At first glance, getting a second mortgage may seem like adding insult to injury. If you already find it hard enough to meet your monthly (or bi-weekly) payments on your first mortgage, why would you want a second one?!? The fact is that a second mortgage is really a secured line of credit (secured against the value of your house), so financial institutions will offer you a much lower interest rate than, say, credit card companies. As a result, a second mortgage can either save you money in the long run (if you’re looking to consolidate various high-interest debts) or enable you to undertake home renovations you otherwise wouldn’t be able to consider for the long term.
How do I Qualify
You can get a second mortgage for up to 80 percent of the value of your home. But you can only qualify for the amount that you already “own” in equity. In other words, if your home is worth $500,000 today, you could qualify for up to $400,000 in a second mortgage. But if your first mortgage still has a balance for $250,000, the bank will only give you a $150,000 second mortgage ($400,000 minus $250,000).
To find out what your house is currently worth, you’ll need an independent appraisal of the value of your home. A professional appraiser will visit the house to take notes of the size of the property, the number of rooms, the building’s age, and the condition it’s in, among other details, then compare it to similar homes that have recently sold in the immediate area.
You’ll also need to go through a similar process to when you applied for your first mortgage, providing the lender with the appropriate mortgage documents, identification, employment and tax records, bank statements, and a tally of your monthly expenses.
How it Works
Once you’ve been approved, the bank will set you up with an account you can access like any other – in person at a branch, at an ATM, online, or using cheques connected to the account. You are free to use the funds for whatever you want (renovations, a vacation, a car loan, your kids education). Then, every month you either have to make a minimum payment, or the bank with automatically withdraw the minimum from an account you have linked to the line of credit.
Fees and Other Costs
As with your primary mortgage, there are fees, or “closing costs” associated with a second mortgage.
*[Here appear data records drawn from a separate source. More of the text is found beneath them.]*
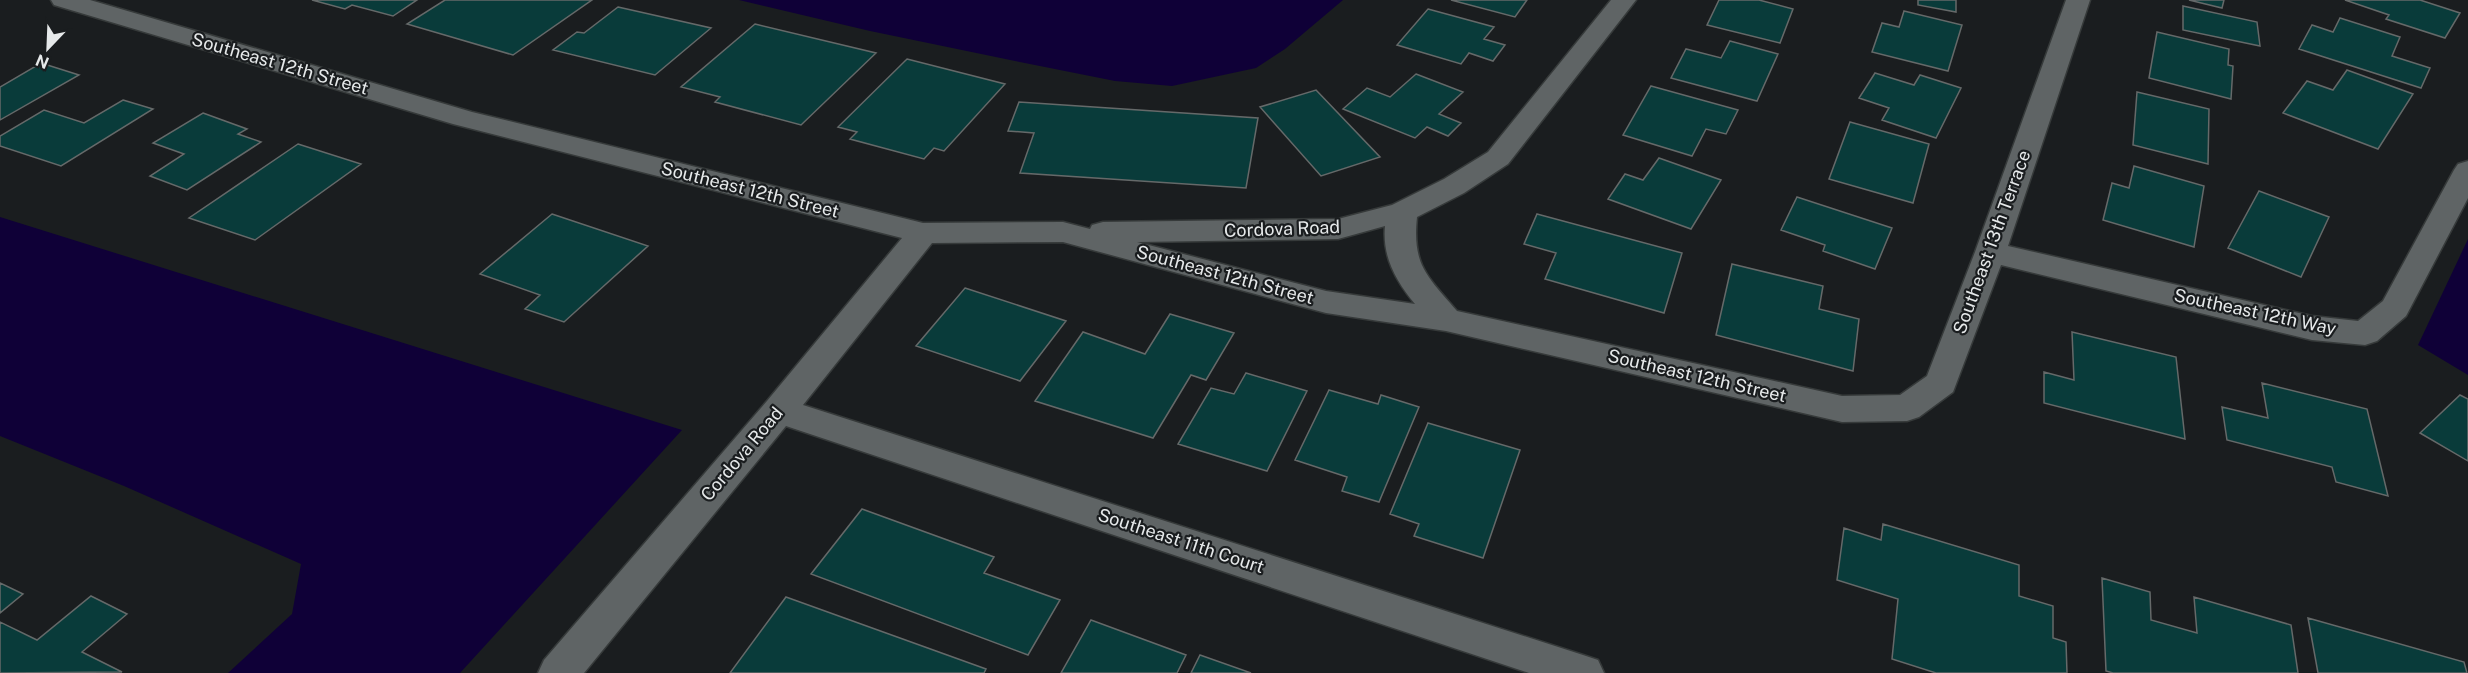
<svg xmlns="http://www.w3.org/2000/svg" width="2468" height="673" viewBox="0 0 2468 673" font-family="'Public Sans',sans-serif">
<style>
.water{fill:#0f0037}
.building{fill:#093b3a;stroke:#656969;stroke-width:1.5}
.lines{fill:none;stroke-linecap:round;stroke-linejoin:round}
.street-casing{stroke:#363a3a;stroke-width:3}
.street{fill:#5f6465;fill-rule:evenodd}
.labels{text-anchor:middle;stroke-width:4.5;stroke-linejoin:round;paint-order:stroke}
.street-label{font-size:18px;fill:#e6e9ea;stroke:#1a1d1f}
</style>
<rect width="100%" height="100%" fill="#1a1d1f"/>
<path class="water" d="M 739,0 L 1343,0 L 1285,49 L 1256,68 L 1172,86 L 1115,81 L 1015,61 L 870,31 Z
M 0,217 L 682,430 L 460,673 L 228,673 L 292,614 L 301,564 L 124,486 L 0,436 Z
M 2468,239 L 2468,375 L 2418,345 Z"/>
<path class="building" d="M 312,0 L 417,0 L 393,16 L 352,5 L 345,9 Z
M 445,0 L 592,0 L 513,55 L 407,24 Z
M 1451,0 L 1527,0 L 1515,17 Z
M 1719,0 L 1759,0 L 1793,9 L 1780,43 L 1707,25 Z
M 1918,0 L 1956,0 L 1956,12 L 1918,5 Z
M 2189,0 L 2224,0 L 2222,8 Z
M 2345,0 L 2420,0 L 2460,13 L 2445,38 L 2386,19 L 2389,15 Z
M 2183,6 L 2257,22 L 2260,46 L 2183,30 Z
M 618,7 L 711,28 L 655,75 L 553,50 L 577,32 L 584,33 Z
M 1428,9 L 1494,27 L 1484,39 L 1505,45 L 1493,61 L 1469,53 L 1461,64 L 1397,45 Z
M 1904,11 L 1962,25 L 1948,71 L 1872,52 L 1882,23 L 1899,27 Z
M 2340,18 L 2400,37 L 2392,56 L 2430,68 L 2421,88 L 2299,49 L 2312,25 L 2333,32 Z
M 755,24 L 876,53 L 801,125 L 715,102 L 720,97 L 681,87 Z
M 2157,32 L 2229,49 L 2228,65 L 2233,66 L 2231,99 L 2149,78 Z
M 1730,41 L 1778,54 L 1757,101 L 1671,78 L 1686,49 L 1721,58 Z
M 907,59 L 1005,84 L 944,151 L 934,148 L 924,159 L 850,139 L 857,132 L 838,127 Z
M 41,63 L 79,75 L 0,120 L 0,87 Z
M 2347,70 L 2413,94 L 2378,149 L 2283,113 L 2307,81 L 2333,90 Z
M 1875,73 L 1914,85 L 1920,75 L 1961,88 L 1936,138 L 1882,120 L 1889,108 L 1859,98 Z
M 1416,74 L 1463,92 L 1439,114 L 1461,123 L 1448,136 L 1427,127 L 1415,138 L 1343,109 L 1367,88 L 1390,97 Z
M 1651,86 L 1738,110 L 1726,134 L 1706,129 L 1692,156 L 1623,135 Z
M 1316,90 L 1380,157 L 1321,176 L 1260,107 Z
M 2137,92 L 2209,109 L 2208,164 L 2133,145 Z
M 123,100 L 153,109 L 61,166 L 0,146 L 0,136 L 44,110 L 84,123 Z
M 1019,102 L 1258,118 L 1246,188 L 1020,173 L 1034,133 L 1008,131 Z
M 203,113 L 247,129 L 238,134 L 261,142 L 187,190 L 150,176 L 184,154 L 153,143 Z
M 1850,122 L 1929,144 L 1913,203 L 1829,179 Z
M 298,144 L 361,164 L 255,240 L 189,218 Z
M 1659,158 L 1721,180 L 1691,229 L 1608,199 L 1625,174 L 1643,180 Z
M 2134,166 L 2204,186 L 2194,247 L 2103,220 L 2112,183 L 2129,188 Z
M 2259,191 L 2329,217 L 2301,277 L 2228,248 Z
M 1797,197 L 1892,228 L 1875,269 L 1823,251 L 1825,245 L 1781,230 Z
M 552,214 L 648,246 L 564,322 L 525,309 L 540,295 L 480,274 Z
M 1537,214 L 1682,253 L 1664,313 L 1545,279 L 1556,253 L 1524,244 Z
M 1732,264 L 1823,286 L 1819,309 L 1859,319 L 1853,371 L 1716,335 Z
M 965,288 L 1066,321 L 1020,381 L 916,346 Z
M 1170,314 L 1234,333 L 1206,380 L 1191,375 L 1153,438 L 1035,401 L 1083,332 L 1145,354 Z
M 2072,332 L 2176,357 L 2185,439 L 2044,403 L 2044,372 L 2074,380 Z
M 1246,373 L 1307,391 L 1267,471 L 1178,444 L 1211,388 L 1234,394 Z
M 2262,383 L 2367,409 L 2388,496 L 2336,482 L 2332,467 L 2227,440 L 2222,407 L 2268,418 Z
M 1329,390 L 1378,404 L 1381,395 L 1419,407 L 1379,502 L 1342,491 L 1347,477 L 1295,460 Z
M 2460,395 L 2468,399 L 2468,461 L 2420,433 Z
M 1428,423 L 1520,450 L 1483,558 L 1414,536 L 1419,524 L 1390,514 Z
M 862,509 L 994,557 L 984,573 L 1060,600 L 1028,655 L 811,574 Z
M 1883,524 L 2019,565 L 2019,596 L 2053,606 L 2053,638 L 2066,642 L 2067,673 L 1936,673 L 1892,659 L 1898,599 L 1837,580 L 1844,528 L 1881,540 Z
M 2102,578 L 2150,592 L 2151,620 L 2197,633 L 2194,597 L 2291,625 L 2298,673 L 2113,673 L 2106,671 Z
M 0,583 L 23,594 L 0,613 Z
M 91,596 L 127,614 L 82,652 L 122,672 L 0,673 L 0,622 L 37,640 Z
M 786,597 L 986,669 L 984,673 L 730,673 Z
M 2308,618 L 2464,662 L 2467,673 L 2318,673 Z
M 1091,620 L 1186,655 L 1177,673 L 1061,673 Z
M 1200,655 L 1251,673 L 1191,673 Z"/>
<g class="lines">
<defs>
<path id="street" d="M 51,0 L 90,0 L 472,112 L 923,223 L 1063,222 L 1090,229 L 1092,225 L 1103,222 L 1338,219 L 1392,205 L 1444,179 L 1488,152 L 1611,0 L 1636,0 L 1508,164 L 1464,193 L 1417,217 C 1412,265 1427,276 1457,311 L 1842,396 L 1900,395 L 1927,376 L 1975,252 L 2066,0 L 2090,0 L 2008,246 L 2312,316 L 2358,321 L 2383,301 L 2454,170 L 2458,164 L 2468,161 L 2468,198 L 2406,316 L 2377,341 L 2365,345 L 2312,340 L 2001,265 L 1953,392 L 1919,417 L 1907,421 L 1842,422 L 1446,331 L 1326,313 L 1063,242 L 932,243 L 803,405 L 1583,655 L 1598,660 L 1604,673 L 1529,673 L 786,426 L 584,673 L 538,673 L 544,660 L 767,401 L 902,238 L 453,124 L 54,5 ZM 1385,226 C 1382,257 1396,281 1415,304 L 1326,291 L 1137,242 L 1338,239 Z"/>
</defs>
<use href="#street" class="street-casing"/>
<use href="#street" class="street"/>
</g>
<g class="labels">
<g class="street-label">
<text transform="translate(280 64) rotate(16)" y="6">Southeast 12th Street</text>
<text transform="translate(750 190) rotate(14)" y="6">Southeast 12th Street</text>
<text transform="translate(1282 229) rotate(-2)" y="6">Cordova Road</text>
<text transform="translate(1992 242) rotate(-70)" y="6">Southeast 13th Terrace</text>
<text transform="translate(1225 275) rotate(15)" y="6">Southeast 12th Street</text>
<text transform="translate(2255 312) rotate(12)" y="6">Southeast 12th Way</text>
<text transform="translate(1697 376) rotate(13)" y="6">Southeast 12th Street</text>
<text transform="translate(742 454) rotate(-50)" y="6">Cordova Road</text>
<text transform="translate(1181 541) rotate(18)" y="6">Southeast 11th Court</text>
</g>
</g>
<g transform="translate(48 48) rotate(203)" stroke="#1a1d1f" stroke-width="4.5" paint-order="stroke">
<path d="M0-4.5L10 22L0 15L-10 22Z" fill="#e6e9ea"/>
<text y="-9" font-size="16" font-weight="bold" text-anchor="middle" fill="#e6e9ea">N</text>
</g>
</svg>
The appraisal costs a few hundred dollars, though some lending institutions will cover the cost of the appraisal provided you start using the associated secured line of credit and maintain a minimum balance on it if for a set period of time. You’ll also need your real estate lawyer to review and update your mortgage documents, though this is less detailed (and therefore less money) than it is for processing a first mortgage.
The biggest difference to be aware – and beware – of between a first mortgage and a second mortgage is that there’s no such thing as a fixed rate line of credit mortgage. The interest rates charged are tied to the bank’s posted rate. As interest rates creep up, so will the cost of your loan. So, like all other forms of debt, it’s important to keep the amount borrowed on your second mortgage at a manageable level.